Девушка завершила вызов не в силах больше сдерживать гнев. Благо, такси довезло ее до дома. Она громко хлопнула дверцей, напугав водителя, но даже не подумала об этом. Также грубо открыла железную дверь подъезда, потом долго не могла попасть ключом в замочную скважину. И только в квартире прорычала, как подстреленная пантера. Спиной протерла стену и рухнула на пол в бессилии. В коридоре еще валялись лепестки алых и белых роз, которые она вчера старательно раскидывала. Рука смяла невесомую кучку и выбросила в воздух. Они упали обратно почти на те же места.
Карина вспомнила, как отец лупил сестренку в первый раз за провинность, которую никто из них сейчас бы не вспомнил. Короткий кадр запечатлелся в ней, как татуировка на сердце. Маленькая, худенькая, заплаканная Полина стояла на четвереньках посреди комнаты с красными полосками от ремня на спине и ногах. Тонкие руки дрожали, едва удерживая хрупкое тельце. Зеленые глаза глядели на старшую сестру с недоумением, еще без злости, только со страхом и мольбой. Они просили ей помочь, избавить от боли и унижения. А Карина стояла с опущенными руками, даже не пытаясь их поднять, и смотрела молча и без слез. Только губы сжала до неровной полоски и слабые кулаки до побеления. Она ненавидела это чувство. Чувство немощности в разгар несправедливости. Каждый раз она вспоминала тот день, и чувствовала, как внутренний стержень сжимается, хрустит, разлетается вдребезги. Злость давно в ней копилась и достигла теперь вселенских масштабов. А чувство немощности все еще ее перекрывало.
* * *
В руке дрожал официальный документ с печатью и подписью – приказ об отчислении. Несколько слез смочили бумагу и размыли чернила. Карина вчитывалась в собственное имя, все еще надеясь на чудо, что ей позвонят из деканата, сообщат об ошибке, попросят вернуть документы, поэтому она сидела на скамейке в парке неподалеку от университета.
Солнечный июньский день слепил влажные глаза. Ясное небо призывало радоваться жизни, дышать полной грудью, наслаждаться летом и свободой. Чудесный день для апокалипсиса, думалось ей.

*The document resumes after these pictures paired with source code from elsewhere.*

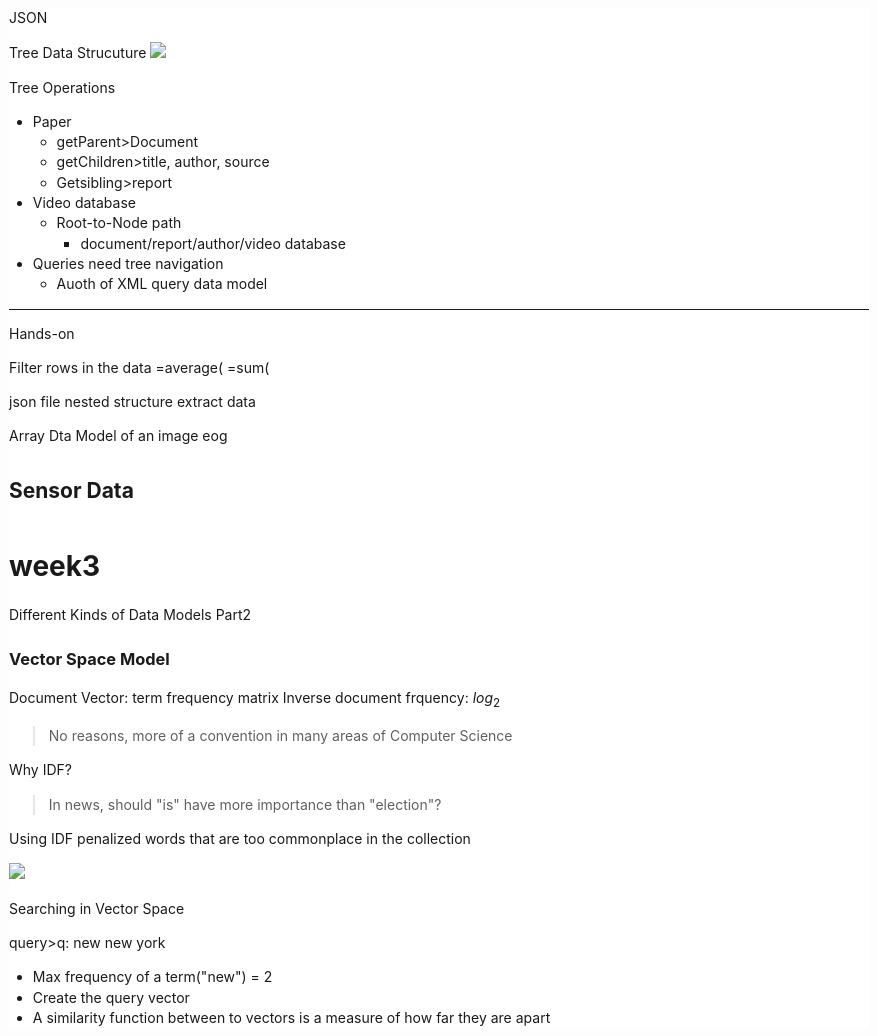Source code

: JSON

Tree Data Strucuture
![](https://i.imgur.com/48OFICp.png)

Tree Operations
* Paper
    * getParent>Document
    * getChildren>title, author, source
    * Getsibling>report
* Video database
    * Root-to-Node path
        * document/report/author/video database
* Queries need tree navigation
    * Auoth of XML query data model

---

Hands-on

Filter rows in the data
=average(
=sum(

json file
nested structure
extract data

Array Dta Model of an image
eog

Sensor Data
---

# week3
Different Kinds of Data Models Part2

### Vector Space Model

Document Vector: term frequency matrix
Inverse document frquency: $log_2$ 
> No reasons, more of a convention in many areas of Computer Science

Why IDF?
> In news, should "is" have more importance than "election"?

Using IDF penalized words that are too commonplace in the collection

![](https://i.imgur.com/zaSQTBh.png)

Searching in Vector Space

query>q: new new york
* Max frequency of a term("new") = 2
* Create the query vector
* A similarity function between to vectors is a measure of how far they are apart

Если армаггедон и должен случиться, то именно в такой безупречный день, чтобы было досадно до умопомрачения.
Домой идти было страшно. Она уже третий час сидела здесь, наблюдала за гуляющими прохожими и вынюхивающими себе подобных животными. Ветер давно высушил слезы на щеках, оставив тонкие дорожки соли, которая слегка щипала кожу, но в целом не доставляла дискомфорта.